◆ **EXERCISE PROMPT**:
Each record listed below is to be output exactly as written.

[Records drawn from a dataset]
=== Section Start ===

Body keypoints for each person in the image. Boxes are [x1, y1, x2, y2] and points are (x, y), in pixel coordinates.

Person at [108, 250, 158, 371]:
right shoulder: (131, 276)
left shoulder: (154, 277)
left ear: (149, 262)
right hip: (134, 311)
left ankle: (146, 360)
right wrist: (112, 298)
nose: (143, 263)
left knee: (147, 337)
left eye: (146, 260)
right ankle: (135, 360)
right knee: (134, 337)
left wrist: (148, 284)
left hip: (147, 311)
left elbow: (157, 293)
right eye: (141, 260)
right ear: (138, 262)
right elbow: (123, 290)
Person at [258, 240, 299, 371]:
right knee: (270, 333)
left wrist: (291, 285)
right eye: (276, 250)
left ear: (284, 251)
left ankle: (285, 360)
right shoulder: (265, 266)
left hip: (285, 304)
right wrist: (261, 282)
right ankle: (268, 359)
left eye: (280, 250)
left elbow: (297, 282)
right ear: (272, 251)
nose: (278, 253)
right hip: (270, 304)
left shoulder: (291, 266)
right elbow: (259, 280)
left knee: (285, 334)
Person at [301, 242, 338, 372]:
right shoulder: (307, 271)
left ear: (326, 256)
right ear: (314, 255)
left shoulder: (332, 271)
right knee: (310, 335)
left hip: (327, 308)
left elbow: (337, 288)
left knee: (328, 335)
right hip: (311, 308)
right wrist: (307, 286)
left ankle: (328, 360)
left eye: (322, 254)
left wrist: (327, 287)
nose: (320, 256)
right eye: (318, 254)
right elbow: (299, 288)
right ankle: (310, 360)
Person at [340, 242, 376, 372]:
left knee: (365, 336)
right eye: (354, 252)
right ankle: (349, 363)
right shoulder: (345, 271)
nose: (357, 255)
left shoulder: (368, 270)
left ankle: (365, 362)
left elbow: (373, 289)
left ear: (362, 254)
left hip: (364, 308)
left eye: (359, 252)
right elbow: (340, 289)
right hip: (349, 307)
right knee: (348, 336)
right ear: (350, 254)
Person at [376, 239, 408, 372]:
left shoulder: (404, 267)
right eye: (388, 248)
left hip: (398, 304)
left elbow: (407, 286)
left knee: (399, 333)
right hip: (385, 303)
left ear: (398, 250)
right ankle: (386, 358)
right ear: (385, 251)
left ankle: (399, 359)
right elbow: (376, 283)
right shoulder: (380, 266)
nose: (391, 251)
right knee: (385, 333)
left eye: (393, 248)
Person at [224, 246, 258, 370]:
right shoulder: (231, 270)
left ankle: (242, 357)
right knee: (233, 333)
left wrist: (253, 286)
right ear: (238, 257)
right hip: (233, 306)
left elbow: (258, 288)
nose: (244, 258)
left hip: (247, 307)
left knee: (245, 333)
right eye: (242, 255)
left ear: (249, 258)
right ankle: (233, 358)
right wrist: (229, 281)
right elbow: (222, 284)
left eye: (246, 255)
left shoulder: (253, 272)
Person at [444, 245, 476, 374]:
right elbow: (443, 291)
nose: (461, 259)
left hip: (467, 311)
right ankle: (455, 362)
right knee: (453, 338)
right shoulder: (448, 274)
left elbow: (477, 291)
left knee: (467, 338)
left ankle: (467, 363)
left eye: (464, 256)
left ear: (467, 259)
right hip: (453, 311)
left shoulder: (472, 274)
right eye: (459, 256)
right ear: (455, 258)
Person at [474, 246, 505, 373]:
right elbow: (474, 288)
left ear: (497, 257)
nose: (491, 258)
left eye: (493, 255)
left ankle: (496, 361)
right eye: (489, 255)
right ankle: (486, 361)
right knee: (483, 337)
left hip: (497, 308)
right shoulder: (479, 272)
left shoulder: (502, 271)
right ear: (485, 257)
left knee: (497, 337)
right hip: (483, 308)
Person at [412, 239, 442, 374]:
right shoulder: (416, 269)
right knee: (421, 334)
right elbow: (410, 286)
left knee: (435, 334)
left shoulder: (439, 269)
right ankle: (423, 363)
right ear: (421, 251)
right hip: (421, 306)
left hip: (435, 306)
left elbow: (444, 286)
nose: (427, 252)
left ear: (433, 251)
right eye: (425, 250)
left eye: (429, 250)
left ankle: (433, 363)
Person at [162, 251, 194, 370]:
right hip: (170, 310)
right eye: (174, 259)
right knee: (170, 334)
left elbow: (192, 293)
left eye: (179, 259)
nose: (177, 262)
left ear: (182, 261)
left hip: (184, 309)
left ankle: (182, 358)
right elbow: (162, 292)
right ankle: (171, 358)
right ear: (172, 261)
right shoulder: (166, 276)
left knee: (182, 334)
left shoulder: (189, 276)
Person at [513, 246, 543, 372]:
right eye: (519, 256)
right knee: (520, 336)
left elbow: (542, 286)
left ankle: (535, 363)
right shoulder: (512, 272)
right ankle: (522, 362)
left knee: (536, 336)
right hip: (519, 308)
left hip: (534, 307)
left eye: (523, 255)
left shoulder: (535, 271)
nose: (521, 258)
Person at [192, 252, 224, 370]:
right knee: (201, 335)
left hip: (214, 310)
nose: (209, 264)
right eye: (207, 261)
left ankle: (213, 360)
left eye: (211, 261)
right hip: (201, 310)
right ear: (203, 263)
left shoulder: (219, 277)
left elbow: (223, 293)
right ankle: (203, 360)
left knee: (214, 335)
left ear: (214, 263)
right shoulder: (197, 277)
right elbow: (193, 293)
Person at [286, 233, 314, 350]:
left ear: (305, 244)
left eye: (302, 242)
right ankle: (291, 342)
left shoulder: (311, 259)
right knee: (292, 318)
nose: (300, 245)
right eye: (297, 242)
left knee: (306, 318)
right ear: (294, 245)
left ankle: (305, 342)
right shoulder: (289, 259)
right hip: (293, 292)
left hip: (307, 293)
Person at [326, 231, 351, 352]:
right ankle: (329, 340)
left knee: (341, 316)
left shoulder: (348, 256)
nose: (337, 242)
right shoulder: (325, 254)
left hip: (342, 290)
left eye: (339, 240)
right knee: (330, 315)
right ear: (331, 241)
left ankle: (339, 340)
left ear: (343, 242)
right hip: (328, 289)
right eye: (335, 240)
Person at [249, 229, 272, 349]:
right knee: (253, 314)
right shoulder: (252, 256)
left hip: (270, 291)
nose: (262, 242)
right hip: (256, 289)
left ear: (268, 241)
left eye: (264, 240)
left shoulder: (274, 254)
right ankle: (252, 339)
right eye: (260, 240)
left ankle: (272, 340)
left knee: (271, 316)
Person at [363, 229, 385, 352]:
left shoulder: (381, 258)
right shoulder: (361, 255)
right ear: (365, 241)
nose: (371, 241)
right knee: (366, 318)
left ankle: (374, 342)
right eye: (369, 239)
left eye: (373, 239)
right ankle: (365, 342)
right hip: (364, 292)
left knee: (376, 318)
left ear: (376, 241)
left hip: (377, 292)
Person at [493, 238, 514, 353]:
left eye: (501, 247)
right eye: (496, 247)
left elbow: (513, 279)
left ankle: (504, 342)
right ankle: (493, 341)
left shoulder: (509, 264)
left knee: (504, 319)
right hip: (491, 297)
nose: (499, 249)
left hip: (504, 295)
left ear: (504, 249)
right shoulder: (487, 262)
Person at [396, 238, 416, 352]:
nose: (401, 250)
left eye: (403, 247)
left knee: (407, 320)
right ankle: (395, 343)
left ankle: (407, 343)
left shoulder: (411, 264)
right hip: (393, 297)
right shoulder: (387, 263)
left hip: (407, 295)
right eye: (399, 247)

=== Section End ===

◆ **ANSWER SPACE**:
Body keypoints for each person in the image. Boxes are [x1, y1, x2, y2] and points are (x, y), in pixel coordinates.

Person at [108, 250, 158, 371]:
right shoulder: (131, 276)
left shoulder: (154, 277)
left ear: (149, 262)
right hip: (134, 311)
left ankle: (146, 360)
right wrist: (112, 298)
nose: (143, 263)
left knee: (147, 337)
left eye: (146, 260)
right ankle: (135, 360)
right knee: (134, 337)
left wrist: (148, 284)
left hip: (147, 311)
left elbow: (157, 293)
right eye: (141, 260)
right ear: (138, 262)
right elbow: (123, 290)
Person at [258, 240, 299, 371]:
right knee: (270, 333)
left wrist: (291, 285)
right eye: (276, 250)
left ear: (284, 251)
left ankle: (285, 360)
right shoulder: (265, 266)
left hip: (285, 304)
right wrist: (261, 282)
right ankle: (268, 359)
left eye: (280, 250)
left elbow: (297, 282)
right ear: (272, 251)
nose: (278, 253)
right hip: (270, 304)
left shoulder: (291, 266)
right elbow: (259, 280)
left knee: (285, 334)
Person at [301, 242, 338, 372]:
right shoulder: (307, 271)
left ear: (326, 256)
right ear: (314, 255)
left shoulder: (332, 271)
right knee: (310, 335)
left hip: (327, 308)
left elbow: (337, 288)
left knee: (328, 335)
right hip: (311, 308)
right wrist: (307, 286)
left ankle: (328, 360)
left eye: (322, 254)
left wrist: (327, 287)
nose: (320, 256)
right eye: (318, 254)
right elbow: (299, 288)
right ankle: (310, 360)
Person at [340, 242, 376, 372]:
left knee: (365, 336)
right eye: (354, 252)
right ankle: (349, 363)
right shoulder: (345, 271)
nose: (357, 255)
left shoulder: (368, 270)
left ankle: (365, 362)
left elbow: (373, 289)
left ear: (362, 254)
left hip: (364, 308)
left eye: (359, 252)
right elbow: (340, 289)
right hip: (349, 307)
right knee: (348, 336)
right ear: (350, 254)
Person at [376, 239, 408, 372]:
left shoulder: (404, 267)
right eye: (388, 248)
left hip: (398, 304)
left elbow: (407, 286)
left knee: (399, 333)
right hip: (385, 303)
left ear: (398, 250)
right ankle: (386, 358)
right ear: (385, 251)
left ankle: (399, 359)
right elbow: (376, 283)
right shoulder: (380, 266)
nose: (391, 251)
right knee: (385, 333)
left eye: (393, 248)
Person at [224, 246, 258, 370]:
right shoulder: (231, 270)
left ankle: (242, 357)
right knee: (233, 333)
left wrist: (253, 286)
right ear: (238, 257)
right hip: (233, 306)
left elbow: (258, 288)
nose: (244, 258)
left hip: (247, 307)
left knee: (245, 333)
right eye: (242, 255)
left ear: (249, 258)
right ankle: (233, 358)
right wrist: (229, 281)
right elbow: (222, 284)
left eye: (246, 255)
left shoulder: (253, 272)
Person at [444, 245, 476, 374]:
right elbow: (443, 291)
nose: (461, 259)
left hip: (467, 311)
right ankle: (455, 362)
right knee: (453, 338)
right shoulder: (448, 274)
left elbow: (477, 291)
left knee: (467, 338)
left ankle: (467, 363)
left eye: (464, 256)
left ear: (467, 259)
right hip: (453, 311)
left shoulder: (472, 274)
right eye: (459, 256)
right ear: (455, 258)
Person at [474, 246, 505, 373]:
right elbow: (474, 288)
left ear: (497, 257)
nose: (491, 258)
left eye: (493, 255)
left ankle: (496, 361)
right eye: (489, 255)
right ankle: (486, 361)
right knee: (483, 337)
left hip: (497, 308)
right shoulder: (479, 272)
left shoulder: (502, 271)
right ear: (485, 257)
left knee: (497, 337)
right hip: (483, 308)
Person at [412, 239, 442, 374]:
right shoulder: (416, 269)
right knee: (421, 334)
right elbow: (410, 286)
left knee: (435, 334)
left shoulder: (439, 269)
right ankle: (423, 363)
right ear: (421, 251)
right hip: (421, 306)
left hip: (435, 306)
left elbow: (444, 286)
nose: (427, 252)
left ear: (433, 251)
right eye: (425, 250)
left eye: (429, 250)
left ankle: (433, 363)
Person at [162, 251, 194, 370]:
right hip: (170, 310)
right eye: (174, 259)
right knee: (170, 334)
left elbow: (192, 293)
left eye: (179, 259)
nose: (177, 262)
left ear: (182, 261)
left hip: (184, 309)
left ankle: (182, 358)
right elbow: (162, 292)
right ankle: (171, 358)
right ear: (172, 261)
right shoulder: (166, 276)
left knee: (182, 334)
left shoulder: (189, 276)
Person at [513, 246, 543, 372]:
right eye: (519, 256)
right knee: (520, 336)
left elbow: (542, 286)
left ankle: (535, 363)
right shoulder: (512, 272)
right ankle: (522, 362)
left knee: (536, 336)
right hip: (519, 308)
left hip: (534, 307)
left eye: (523, 255)
left shoulder: (535, 271)
nose: (521, 258)
Person at [192, 252, 224, 370]:
right knee: (201, 335)
left hip: (214, 310)
nose: (209, 264)
right eye: (207, 261)
left ankle: (213, 360)
left eye: (211, 261)
right hip: (201, 310)
right ear: (203, 263)
left shoulder: (219, 277)
left elbow: (223, 293)
right ankle: (203, 360)
left knee: (214, 335)
left ear: (214, 263)
right shoulder: (197, 277)
right elbow: (193, 293)
Person at [286, 233, 314, 350]:
left ear: (305, 244)
left eye: (302, 242)
right ankle: (291, 342)
left shoulder: (311, 259)
right knee: (292, 318)
nose: (300, 245)
right eye: (297, 242)
left knee: (306, 318)
right ear: (294, 245)
left ankle: (305, 342)
right shoulder: (289, 259)
right hip: (293, 292)
left hip: (307, 293)
Person at [326, 231, 351, 352]:
right ankle: (329, 340)
left knee: (341, 316)
left shoulder: (348, 256)
nose: (337, 242)
right shoulder: (325, 254)
left hip: (342, 290)
left eye: (339, 240)
right knee: (330, 315)
right ear: (331, 241)
left ankle: (339, 340)
left ear: (343, 242)
right hip: (328, 289)
right eye: (335, 240)
Person at [249, 229, 272, 349]:
right knee: (253, 314)
right shoulder: (252, 256)
left hip: (270, 291)
nose: (262, 242)
right hip: (256, 289)
left ear: (268, 241)
left eye: (264, 240)
left shoulder: (274, 254)
right ankle: (252, 339)
right eye: (260, 240)
left ankle: (272, 340)
left knee: (271, 316)
Person at [363, 229, 385, 352]:
left shoulder: (381, 258)
right shoulder: (361, 255)
right ear: (365, 241)
nose: (371, 241)
right knee: (366, 318)
left ankle: (374, 342)
right eye: (369, 239)
left eye: (373, 239)
right ankle: (365, 342)
right hip: (364, 292)
left knee: (376, 318)
left ear: (376, 241)
left hip: (377, 292)
Person at [493, 238, 514, 353]:
left eye: (501, 247)
right eye: (496, 247)
left elbow: (513, 279)
left ankle: (504, 342)
right ankle: (493, 341)
left shoulder: (509, 264)
left knee: (504, 319)
right hip: (491, 297)
nose: (499, 249)
left hip: (504, 295)
left ear: (504, 249)
right shoulder: (487, 262)
Person at [396, 238, 416, 352]:
nose: (401, 250)
left eye: (403, 247)
left knee: (407, 320)
right ankle: (395, 343)
left ankle: (407, 343)
left shoulder: (411, 264)
right hip: (393, 297)
right shoulder: (387, 263)
left hip: (407, 295)
right eye: (399, 247)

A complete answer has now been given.